Die Europäische Union steht möglicherweise vor einem entscheidenden Wendepunkt in der Reform ihrer Zollbestimmungen, die weitreichende Konsequenzen für den innergemeinschaftlichen Handel und den internationalen Warenverkehr haben könnte. Im Zentrum der aktuellen Diskussionen in Brüssel steht die mögliche Aufhebung der niedrigen Zollfreigrenzen für preisgünstige Waren. Ein wesentlicher Vorschlag der Europäischen Kommission sieht vor, ab 2028 auch für Waren unterhalb eines Warenwerts von 150 Euro Zollgebühren zu erheben. Diese Maßnahme soll dazu beitragen, die Wettbewerbsgleichheit zu fördern und gezielt gegen Betrug beim Warenimport vorzugehen.
Bundesfinanzminister Lars Klingbeil äußerte sich positiv zu diesen Veränderungen und betonte, dass die Neuerungen sowohl als Schutzmaßnahme gegen minderwertige Importe, als auch als Unterstützung für die heimischen Märkte angesehen werden können. Bislang konnten Händler Waren mit einem Wert unter 150 Euro zollfrei in die EU importieren, was häufig zu Missbrauch geführt hat. Insbesondere wurden Waren oftmals mit einem zu niedrigen Wert deklariert, um von der Zollfreiheit unrechtmäßig zu profitieren. Schätzungen der EU-Kommission zufolge werden etwa 65 Prozent der Importgüter wissentlich unterbewertet, was erhebliche Nachteile für kleine und mittlere Unternehmen innerhalb der Union mit sich bringt.

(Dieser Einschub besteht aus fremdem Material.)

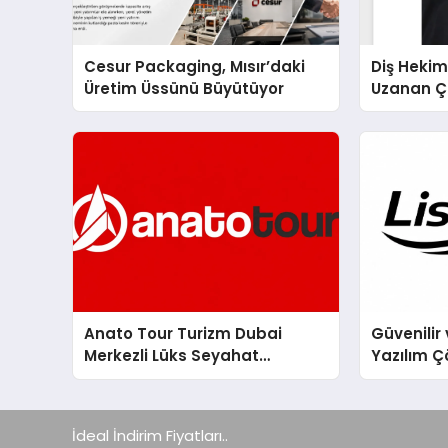
Cesur Packaging, Mısır’daki
Diş Hekim
Üretim Üssünü Büyütüyor
Uzanan Ç
Yeşim Şa
Anato Tour Turizm Dubai
Güvenilir 
Merkezli Lüks Seyahat
Yazılım Ç
Hizmetleriyle Küresel
Turizmde Öne Çıkıyor
İdeal İndirim Fiyatları..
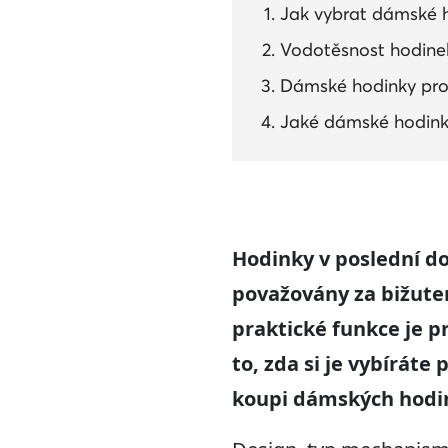
Jak vybrat dámské 
Vodotěsnost hodinek
Dámské hodinky pro
Jaké dámské hodinky
Hodinky v poslední do
považovány za bižuter
praktické funkce je pr
to, zda si je vybíráte
koupi dámských hodi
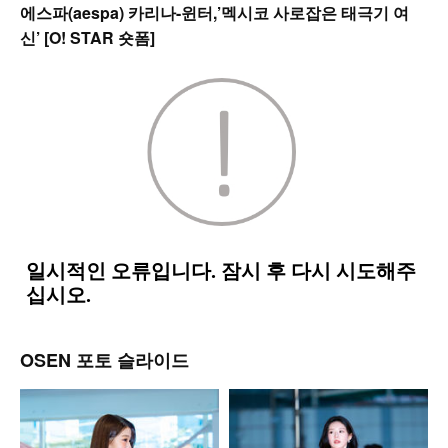
에스파(aespa) 카리나-윈터,’멕시코 사로잡은 태극기 여
신’ [O! STAR 숏폼]
OSEN 포토 슬라이드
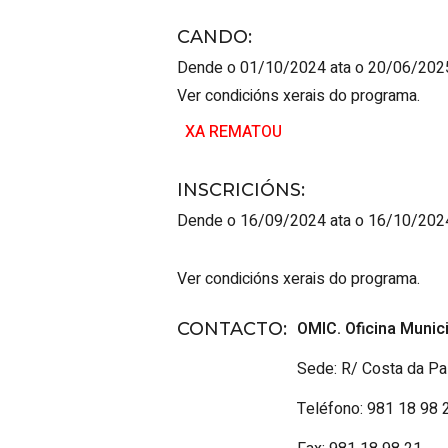
CANDO
:
Dende o 01/10/2024 ata o 20/06/202
Ver condicións xerais do programa.
XA REMATOU
INSCRICIÓNS
:
Dende o 16/09/2024 ata o 16/10/202
Ver condicións xerais do programa.
OMIC. Oficina Munic
CONTACTO
:
Sede: R/ Costa da Pa
Teléfono: 981 18 98 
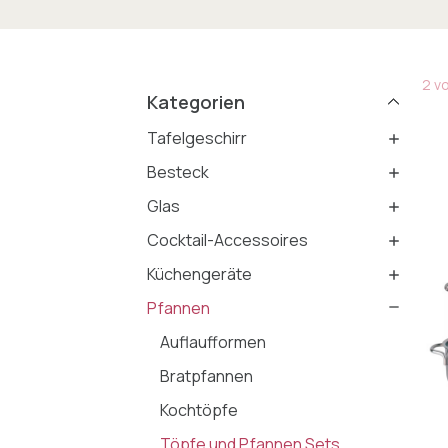
2 vo
Kategorien
Tafelgeschirr
Besteck
Glas
Cocktail-Accessoires
Küchengeräte
Pfannen
Auflaufformen
Bratpfannen
Kochtöpfe
Töpfe und Pfannen Sets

Darüber hinaus hat die Aufteilung von Großbestellungen in kleinere Sendungen, um die Zollregelungen zu umgehen, zu Wettbewerbsverzerrungen zulasten europäischer Unternehmen geführt und die Menge an Verpackungsmüll, die entsorgt werden muss, erheblich erhöht. Der Boom des Online-Handels hat zudem die Anzahl der kleinen Importpakete exponentiell steigen lassen. Allein im Jahr 2024 wurden täglich etwa zwölf Millionen solcher Pakete in der EU abgefertigt, wobei große Online-Plattformen wie Amazon, Temu, AliExpress und Shein besonders stark betroffen sind.
Der deutsche Markt ist hiervon nicht ausgenommen: täglich werden durchschnittlich etwa 400.000 Pakete von Plattformen wie Shein und Temu an deutsche Kunden versendet, was zu Umsätzen im Milliardenbereich führt. Ramona Pop, Vertreterin des Verbraucherzentrale Bundesverbands, bezeichnet die Abschaffung der Zollfreigrenze als potenziellen ersten Schritt zur Eindämmung der Paketflut und fordert gleichzeitig eine stärkere Verantwortung der Marktplätze für Produktsicherheit. Mittelstandsvertreter wie Günter Althaus befürworten die Gleichbehandlung von in- und ausländischen Händlern und plädieren für verbesserte Zollkontrollen.
Auch Amazon unterstützt öffentlich die Stärkung der Zollüberwachung. Zudem wird die Einführung einer Pauschalabgabe von bis zu zwei Euro pro Sendung diskutiert, um dem wachsenden Paketaufkommen Herr zu werden. Die Auswirkungen auf die großen Schnäppchenportale wie Temu und Shein bleiben abzuwarten, insbesondere da Kritiker weiterhin Fragen zur Produktqualität und fairen Wettbewerbspraktiken auf diesen Plattformen aufwerfen. In Frankreich steht Shein besonders unter Beobachtung, nachdem rechtlich fragwürdige Artikel in ihrem Sortiment festgestellt wurden. Die französische Regierung hat daraufhin verstärkte Kontrollen am Pariser Flughafen implementiert, während Shein betont, eng mit den Behörden zusammenzuarbeiten, um die Einhaltung der Bestimmungen sicherzustellen.